Because all four deaths so far reported in the United States after RU 486 use took place in California, the Food and Drug Administration conducted research to determine if pills dispensed in the state were contaminated, according to The Times. Tests showed they were not contaminated, however.
The FDA and the Centers for Disease Control and Prevention will sponsor a meeting in early 2006 to discuss, among other things, whether RU 486 makes its users susceptible to the lethal bacteria, Clostridium sordelli, and, if it does, how it might be detected and prevented, The Times reported Nov. 23.
The father of one of the California women who died repeated his call for the suspension of RU 486 sales. “I believe this drug should be taken off the market,” Monty Patterson told The Times.
Among the deaths, that of Patterson’s 18-year-old daughter, Holly, has been by far the most widely publicized. A resident of Livermore, Calif., she died Sept. 17, 2003, after obtaining RU 486 from a Planned Parenthood clinic in Hayward, Calif. A bill, known as Holly’s Law, has been introduced in Congress that would remove RU 486 from the market while a review is conducted of the FDA’s approval of the drug.
ERLC President Richard Land and six other pro-life, pro-family leaders wrote Rep.

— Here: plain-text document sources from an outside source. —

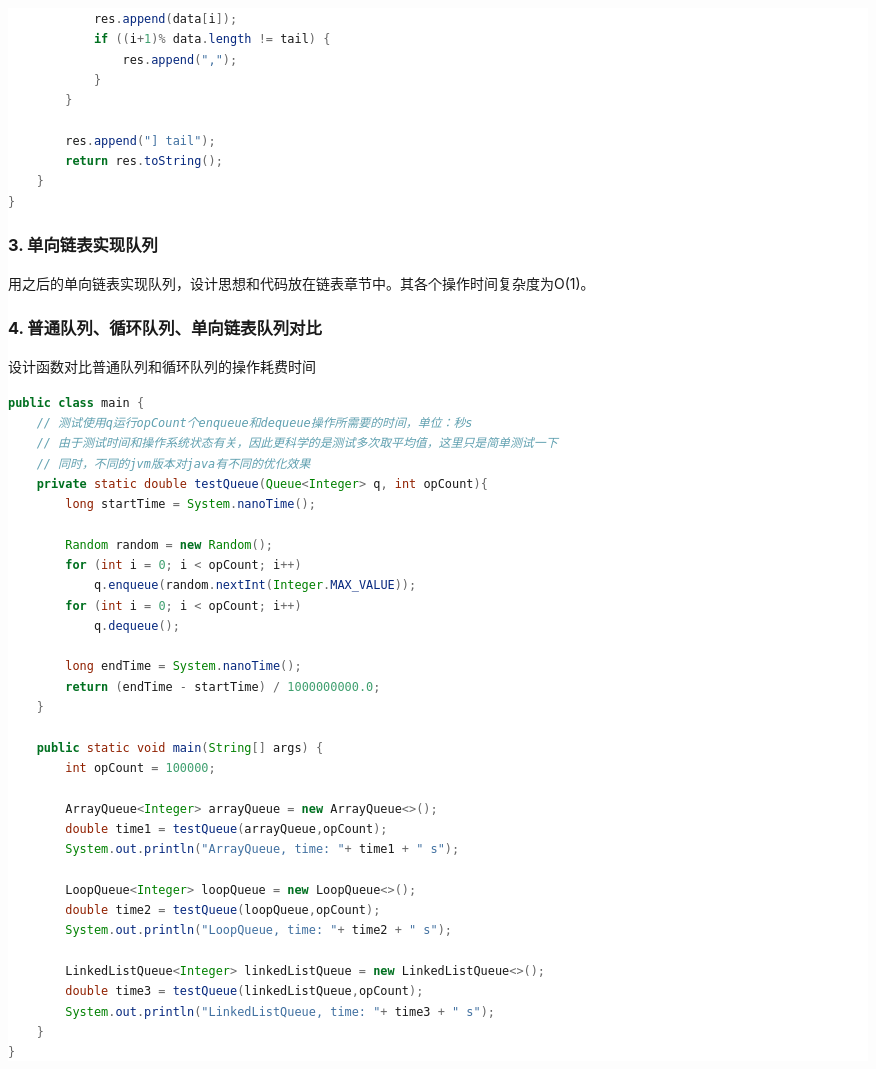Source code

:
 ```java
            res.append(data[i]);
            if ((i+1)% data.length != tail) {
                res.append(",");
            }
        }

        res.append("] tail");
        return res.toString();
    }
}
```



### 3. 单向链表实现队列

用之后的单向链表实现队列，设计思想和代码放在链表章节中。其各个操作时间复杂度为O(1)。



### 4. 普通队列、循环队列、单向链表队列对比

设计函数对比普通队列和循环队列的操作耗费时间

```java
public class main {
    // 测试使用q运行opCount个enqueue和dequeue操作所需要的时间，单位：秒s
    // 由于测试时间和操作系统状态有关，因此更科学的是测试多次取平均值，这里只是简单测试一下
    // 同时，不同的jvm版本对java有不同的优化效果
    private static double testQueue(Queue<Integer> q, int opCount){
        long startTime = System.nanoTime();

        Random random = new Random();
        for (int i = 0; i < opCount; i++)
            q.enqueue(random.nextInt(Integer.MAX_VALUE));
        for (int i = 0; i < opCount; i++)
            q.dequeue();

        long endTime = System.nanoTime();
        return (endTime - startTime) / 1000000000.0;
    }

    public static void main(String[] args) {
        int opCount = 100000;

        ArrayQueue<Integer> arrayQueue = new ArrayQueue<>();
        double time1 = testQueue(arrayQueue,opCount);
        System.out.println("ArrayQueue, time: "+ time1 + " s");
        
        LoopQueue<Integer> loopQueue = new LoopQueue<>();
        double time2 = testQueue(loopQueue,opCount);
        System.out.println("LoopQueue, time: "+ time2 + " s");
        
        LinkedListQueue<Integer> linkedListQueue = new LinkedListQueue<>();
        double time3 = testQueue(linkedListQueue,opCount);
        System.out.println("LinkedListQueue, time: "+ time3 + " s");
    }
}
```
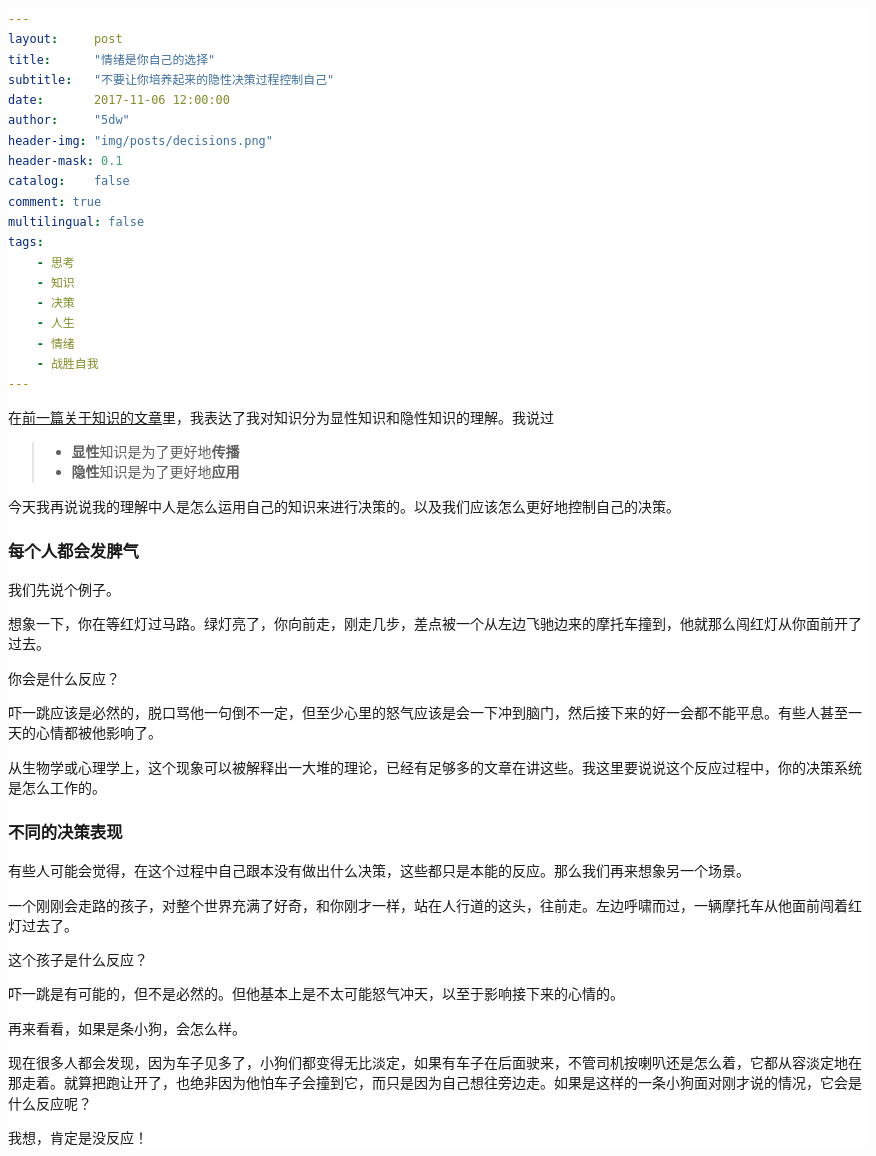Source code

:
 ```yaml
---
layout:     post
title:      "情绪是你自己的选择"
subtitle:   "不要让你培养起来的隐性决策过程控制自己"
date:       2017-11-06 12:00:00
author:     "5dw"
header-img: "img/posts/decisions.png"
header-mask: 0.1
catalog:    false
comment: true
multilingual: false
tags:
    - 思考
    - 知识
    - 决策
    - 人生
    - 情绪
    - 战胜自我
---
```


在[前一篇关于知识的文章](http://5dw.top/2017/11/04/what-is-your-knowledge/)里，我表达了我对知识分为显性知识和隐性知识的理解。我说过
> * **显性**知识是为了更好地**传播**
> * **隐性**知识是为了更好地**应用**

今天我再说说我的理解中人是怎么运用自己的知识来进行决策的。以及我们应该怎么更好地控制自己的决策。

### 每个人都会发脾气

我们先说个例子。

想象一下，你在等红灯过马路。绿灯亮了，你向前走，刚走几步，差点被一个从左边飞驰边来的摩托车撞到，他就那么闯红灯从你面前开了过去。

你会是什么反应？

吓一跳应该是必然的，脱口骂他一句倒不一定，但至少心里的怒气应该是会一下冲到脑门，然后接下来的好一会都不能平息。有些人甚至一天的心情都被他影响了。

从生物学或心理学上，这个现象可以被解释出一大堆的理论，已经有足够多的文章在讲这些。我这里要说说这个反应过程中，你的决策系统是怎么工作的。

### 不同的决策表现

有些人可能会觉得，在这个过程中自己跟本没有做出什么决策，这些都只是本能的反应。那么我们再来想象另一个场景。

一个刚刚会走路的孩子，对整个世界充满了好奇，和你刚才一样，站在人行道的这头，往前走。左边呼啸而过，一辆摩托车从他面前闯着红灯过去了。

这个孩子是什么反应？

吓一跳是有可能的，但不是必然的。但他基本上是不太可能怒气冲天，以至于影响接下来的心情的。

再来看看，如果是条小狗，会怎么样。

现在很多人都会发现，因为车子见多了，小狗们都变得无比淡定，如果有车子在后面驶来，不管司机按喇叭还是怎么着，它都从容淡定地在那走着。就算把跑让开了，也绝非因为他怕车子会撞到它，而只是因为自己想往旁边走。如果是这样的一条小狗面对刚才说的情况，它会是什么反应呢？

我想，肯定是没反应！
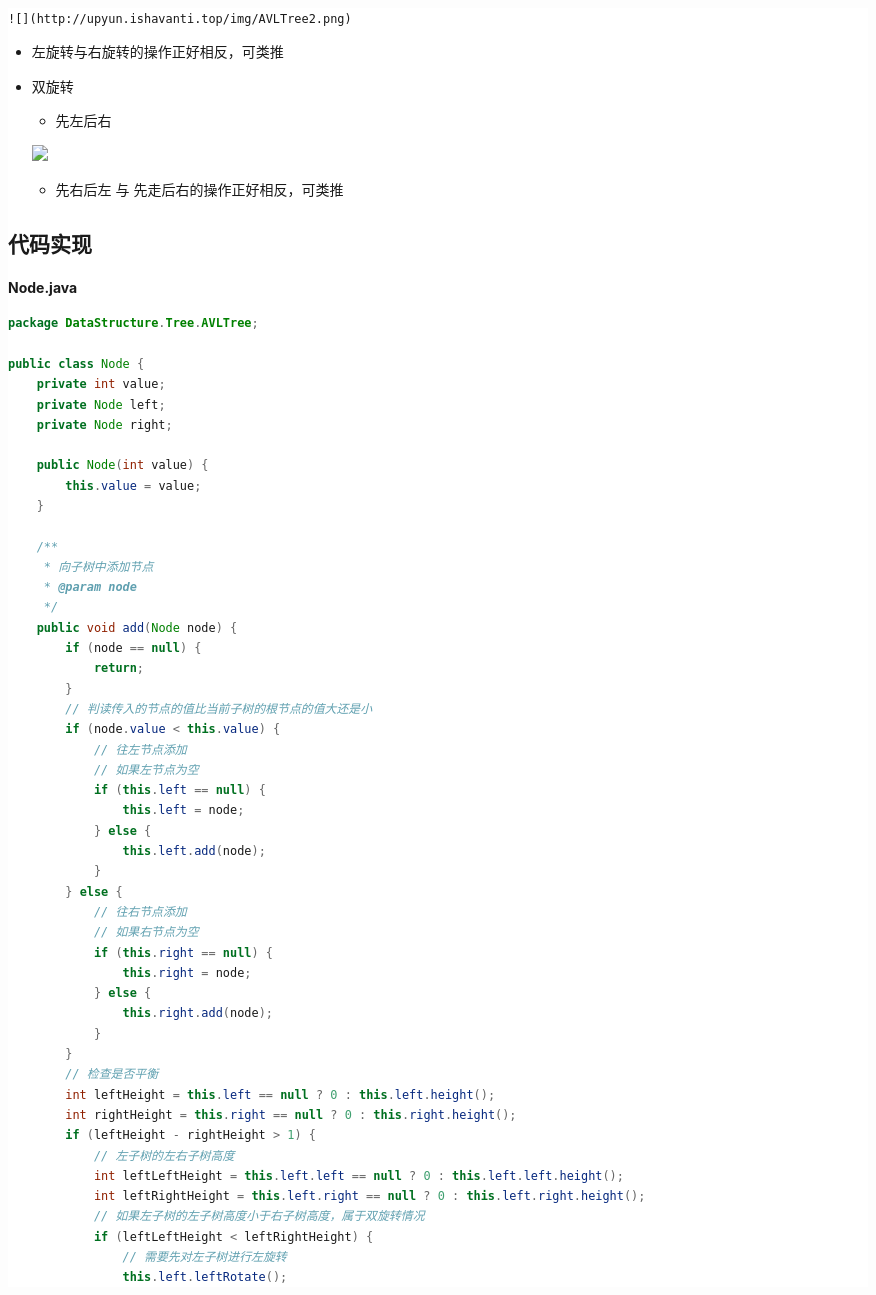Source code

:     ![](http://upyun.ishavanti.top/img/AVLTree2.png)

  - 左旋转与右旋转的操作正好相反，可类推

- 双旋转

  - 先左后右

  ![](http://upyun.ishavanti.top/img/AVLTree3.png)

  - 先右后左 与 先走后右的操作正好相反，可类推

## 代码实现

**Node.java**

```java
package DataStructure.Tree.AVLTree;

public class Node {
    private int value;
    private Node left;
    private Node right;

    public Node(int value) {
        this.value = value;
    }

    /**
     * 向子树中添加节点
     * @param node
     */
    public void add(Node node) {
        if (node == null) {
            return;
        }
        // 判读传入的节点的值比当前子树的根节点的值大还是小
        if (node.value < this.value) {
            // 往左节点添加
            // 如果左节点为空
            if (this.left == null) {
                this.left = node;
            } else {
                this.left.add(node);
            }
        } else {
            // 往右节点添加
            // 如果右节点为空
            if (this.right == null) {
                this.right = node;
            } else {
                this.right.add(node);
            }
        }
        // 检查是否平衡
        int leftHeight = this.left == null ? 0 : this.left.height();
        int rightHeight = this.right == null ? 0 : this.right.height();
        if (leftHeight - rightHeight > 1) {
            // 左子树的左右子树高度
            int leftLeftHeight = this.left.left == null ? 0 : this.left.left.height();
            int leftRightHeight = this.left.right == null ? 0 : this.left.right.height();
            // 如果左子树的左子树高度小于右子树高度，属于双旋转情况
            if (leftLeftHeight < leftRightHeight) {
                // 需要先对左子树进行左旋转
                this.left.leftRotate();
```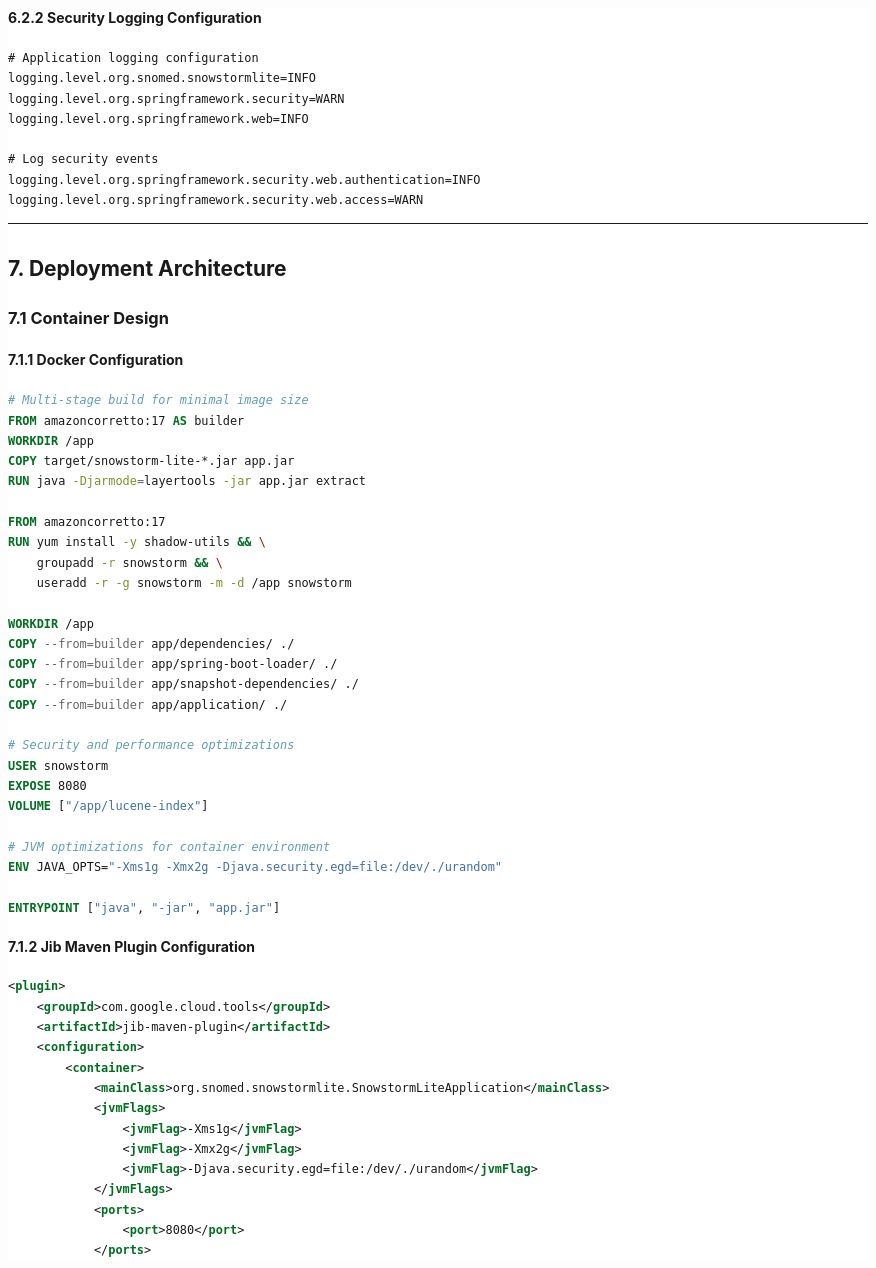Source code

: #### 6.2.2 Security Logging Configuration
```properties
# Application logging configuration
logging.level.org.snomed.snowstormlite=INFO
logging.level.org.springframework.security=WARN
logging.level.org.springframework.web=INFO

# Log security events
logging.level.org.springframework.security.web.authentication=INFO
logging.level.org.springframework.security.web.access=WARN
```

---

## 7. Deployment Architecture

### 7.1 Container Design

#### 7.1.1 Docker Configuration
```dockerfile
# Multi-stage build for minimal image size
FROM amazoncorretto:17 AS builder
WORKDIR /app
COPY target/snowstorm-lite-*.jar app.jar
RUN java -Djarmode=layertools -jar app.jar extract

FROM amazoncorretto:17
RUN yum install -y shadow-utils && \
    groupadd -r snowstorm && \
    useradd -r -g snowstorm -m -d /app snowstorm

WORKDIR /app
COPY --from=builder app/dependencies/ ./
COPY --from=builder app/spring-boot-loader/ ./
COPY --from=builder app/snapshot-dependencies/ ./
COPY --from=builder app/application/ ./

# Security and performance optimizations
USER snowstorm
EXPOSE 8080
VOLUME ["/app/lucene-index"]

# JVM optimizations for container environment
ENV JAVA_OPTS="-Xms1g -Xmx2g -Djava.security.egd=file:/dev/./urandom"

ENTRYPOINT ["java", "-jar", "app.jar"]
```

#### 7.1.2 Jib Maven Plugin Configuration
```xml
<plugin>
    <groupId>com.google.cloud.tools</groupId>
    <artifactId>jib-maven-plugin</artifactId>
    <configuration>
        <container>
            <mainClass>org.snomed.snowstormlite.SnowstormLiteApplication</mainClass>
            <jvmFlags>
                <jvmFlag>-Xms1g</jvmFlag>
                <jvmFlag>-Xmx2g</jvmFlag>
                <jvmFlag>-Djava.security.egd=file:/dev/./urandom</jvmFlag>
            </jvmFlags>
            <ports>
                <port>8080</port>
            </ports>
```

Joe Barton, R.-Texas, chairman of the House of Representatives Energy and Commerce Committee, a September letter urging him to hold a hearing on the bill, officially titled the RU 486 Suspension and Review Act, H.R. 1079, and to schedule a vote by the panel soon.
“H.R. 1079 is a logical response to the acknowledged role of this drug in the deaths of a number of women and to the mounting concern that this drug poses significant health risks to every woman who uses it,” the letter said.
Joining Land on the letter were Tom Minnery, vice president of Focus on the Family; Beverly LaHaye, chairman of Concerned Women for America; Phyllis Schlafly, president of Eagle Forum; Paul Weyrich, national chairman of Coalitions for America; Mariam Bell, public policy director for Prison Fellowship, and Connie Mackey, vice president of Family Research Council.
RU 486, or mifepristone, is used as the first part of a process normally occurring in the first seven weeks of pregnancy. That initial action causes the lining of the uterus to release the embryonic child. A second drug, known as misoprostol, is taken two days after mifepristone and causes the uterus to contract, expelling the baby.